We have expressed and purified a recombinant form of the putative anthrax-P4H and found that it is a homodimer of 24.3 kDa subunit. The anthrax-P4H exhibits activity and UV-vis spectroscopic properties characteristic of an αKG/Fe(II)-oxygenase, and it can bind a collagen-like substrate, (Gly-Pro-Pro)10, with an affinity comparable to that of human type (I) collagen-P4H (human-P4H-1). This is the first report of any P4H-like protein from a bacterial source. We propose that anthrax-P4H can serve as a model for human-P4H-1 from its substrate specificity and kinetic parameters comparable to human-P4H-1.

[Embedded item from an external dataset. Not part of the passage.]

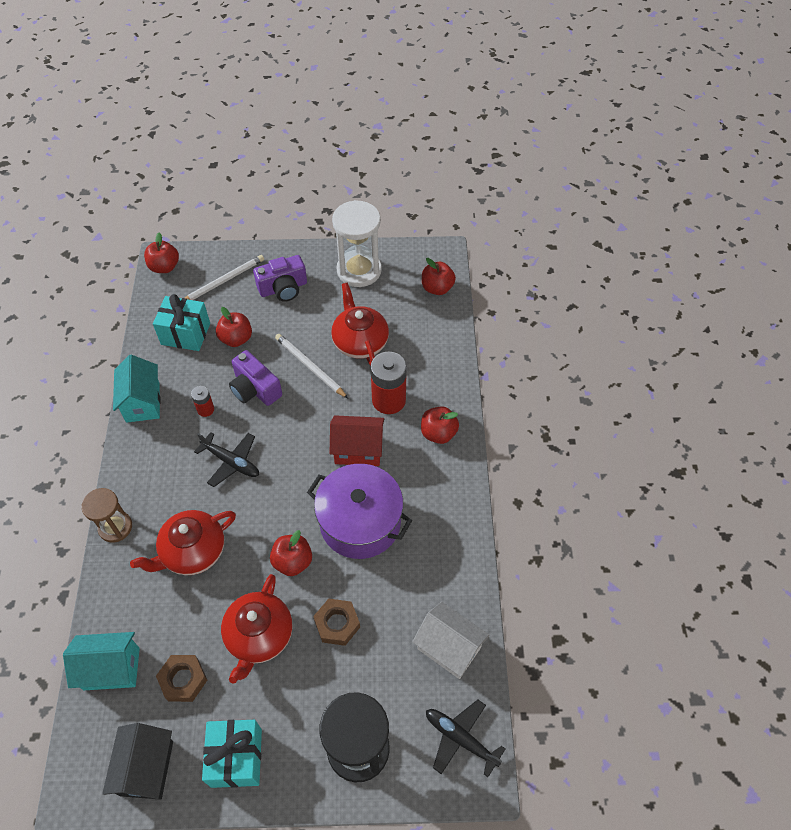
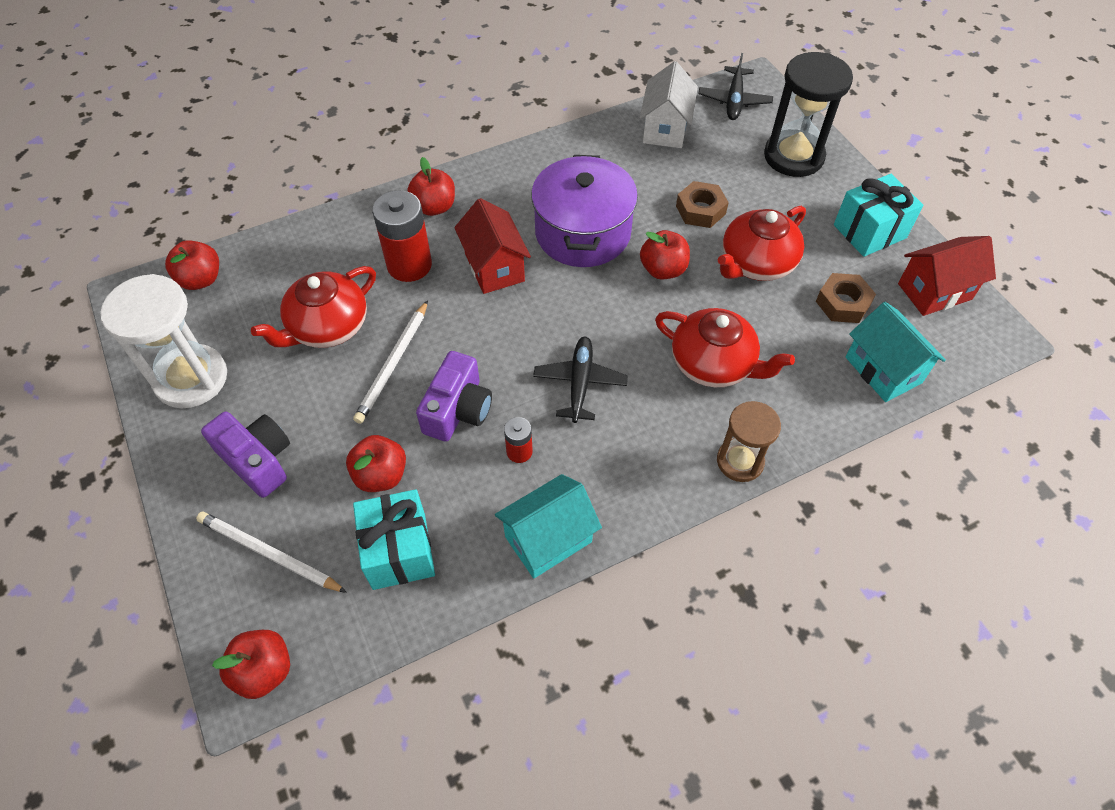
camera: 115 degrees left, 0 degrees up
black house [102,723,173,800] -> red house [898,236,996,316]
red teapot [221,574,293,684] -> red teapot turned 150 degrees clockwise [718,206,806,281]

We also report the crystal structure of anthrax-P4H to 1.40 Å. The structure reveals the double stranded β-helix core fold (jellyroll) motif, characteristic of Fe(II)/αKG oxygenases. The oligomerization of the protein is a homodimeric, α2, structure, which makes the anthrax-P4H a new member to the P4H family of enzymes. A putative peptide-binding groove has been proposed based on that identified in the structure of P4H from Chlamydomonas reinhardtii (green alga) (Cr-P4H-1). The anthrax-P4H structure provides insight into the dimeric structure of the α-subunits of human-P4H-1, as well as to help understand the mode of substrate recognition that may aide in the development of selective inhibitors.